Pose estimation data
------------------------------------------------------------------------
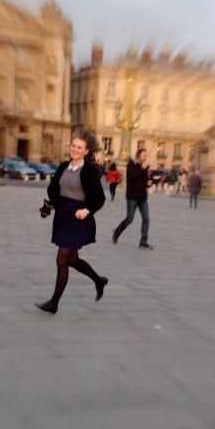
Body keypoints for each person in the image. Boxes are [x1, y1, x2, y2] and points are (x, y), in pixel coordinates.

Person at [35, 129, 107, 314]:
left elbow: (100, 198)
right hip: (63, 215)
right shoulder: (63, 166)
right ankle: (99, 281)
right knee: (72, 260)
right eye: (73, 145)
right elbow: (55, 190)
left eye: (79, 147)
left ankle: (54, 303)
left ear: (86, 151)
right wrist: (51, 205)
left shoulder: (89, 171)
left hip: (79, 217)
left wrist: (87, 210)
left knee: (61, 260)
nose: (75, 149)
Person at [112, 148, 154, 249]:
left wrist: (148, 183)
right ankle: (117, 232)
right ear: (138, 156)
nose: (145, 157)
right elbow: (131, 178)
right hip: (132, 197)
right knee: (129, 219)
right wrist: (142, 169)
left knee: (146, 219)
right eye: (143, 155)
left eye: (146, 155)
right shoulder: (131, 164)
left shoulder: (144, 168)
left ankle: (143, 242)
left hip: (143, 198)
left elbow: (144, 181)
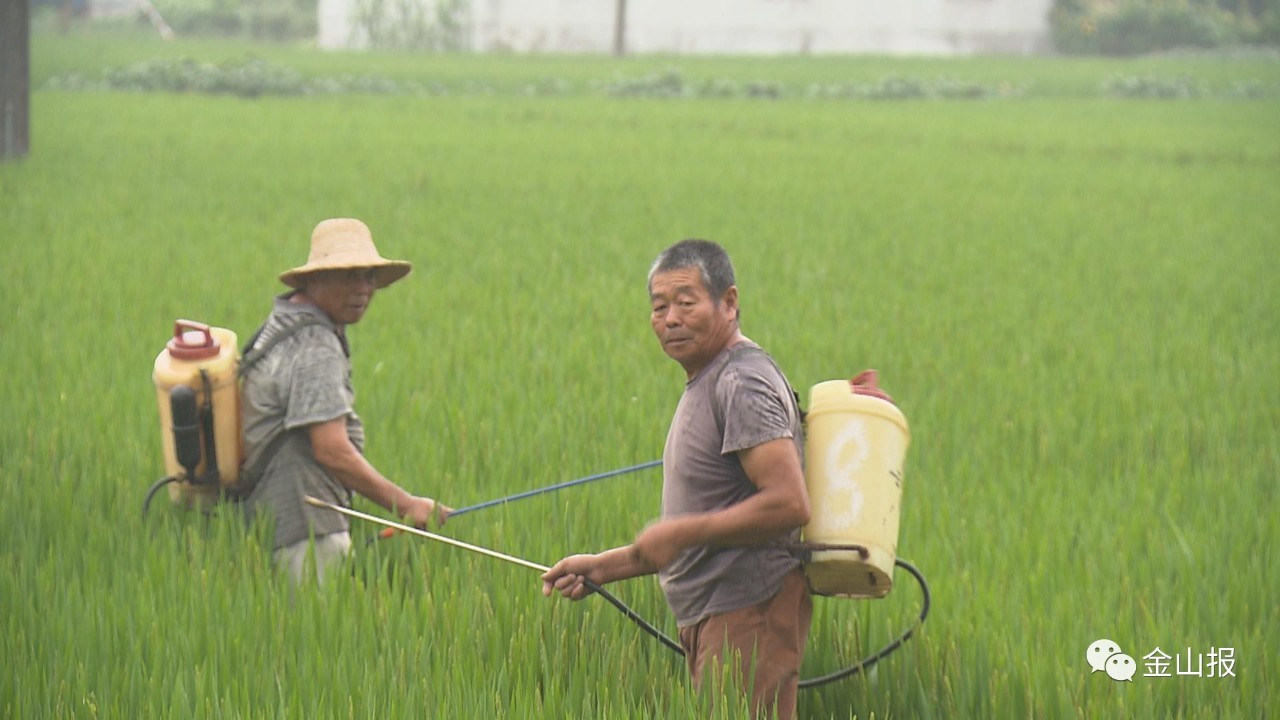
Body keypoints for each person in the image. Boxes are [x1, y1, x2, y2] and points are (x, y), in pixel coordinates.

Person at [541, 239, 812, 720]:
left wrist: (680, 532)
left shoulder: (741, 382)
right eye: (659, 306)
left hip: (749, 611)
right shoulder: (708, 379)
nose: (670, 318)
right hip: (720, 617)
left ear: (728, 302)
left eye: (686, 302)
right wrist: (602, 568)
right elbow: (692, 527)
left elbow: (790, 503)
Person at [240, 218, 450, 585]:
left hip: (274, 513)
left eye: (369, 276)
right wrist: (407, 505)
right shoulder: (314, 345)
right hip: (305, 522)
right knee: (320, 633)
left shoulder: (281, 322)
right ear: (313, 279)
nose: (362, 289)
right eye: (348, 275)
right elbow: (330, 449)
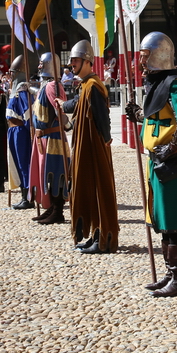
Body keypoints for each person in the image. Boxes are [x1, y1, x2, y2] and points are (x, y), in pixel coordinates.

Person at [125, 32, 177, 297]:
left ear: (158, 55)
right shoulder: (158, 84)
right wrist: (138, 114)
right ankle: (171, 273)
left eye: (145, 56)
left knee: (175, 220)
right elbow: (161, 118)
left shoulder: (175, 83)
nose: (141, 61)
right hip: (157, 162)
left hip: (172, 163)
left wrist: (173, 147)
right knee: (163, 220)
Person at [64, 39, 118, 253]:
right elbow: (78, 109)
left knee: (98, 190)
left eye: (75, 61)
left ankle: (103, 236)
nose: (72, 65)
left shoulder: (94, 85)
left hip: (94, 146)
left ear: (87, 61)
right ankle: (94, 232)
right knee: (87, 189)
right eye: (71, 62)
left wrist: (105, 140)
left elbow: (101, 116)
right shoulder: (85, 84)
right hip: (86, 146)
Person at [29, 52, 70, 224]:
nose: (39, 66)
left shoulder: (53, 85)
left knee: (56, 174)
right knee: (46, 174)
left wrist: (67, 125)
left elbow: (60, 110)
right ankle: (51, 208)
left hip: (54, 138)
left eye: (41, 63)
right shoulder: (45, 86)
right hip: (44, 138)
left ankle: (58, 211)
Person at [6, 55, 35, 210]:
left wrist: (29, 129)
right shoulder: (16, 89)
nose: (10, 75)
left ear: (18, 72)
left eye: (12, 72)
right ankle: (24, 194)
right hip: (13, 131)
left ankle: (27, 198)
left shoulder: (23, 89)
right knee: (17, 164)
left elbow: (28, 113)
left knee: (24, 164)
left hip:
------------------------------------------------------------------------
What needs to be done: Show all lines from the entries that hold "elbow".

Output below:
left elbow: (100, 198)
right elbow: (55, 190)
right elbow: (131, 178)
left elbow: (144, 181)
right elbow: (692, 527)
left elbow: (790, 503)
right elbow: (330, 449)
right elbow: (161, 118)
right elbow: (78, 109)
left elbow: (101, 116)
left elbow: (60, 110)
left elbow: (28, 113)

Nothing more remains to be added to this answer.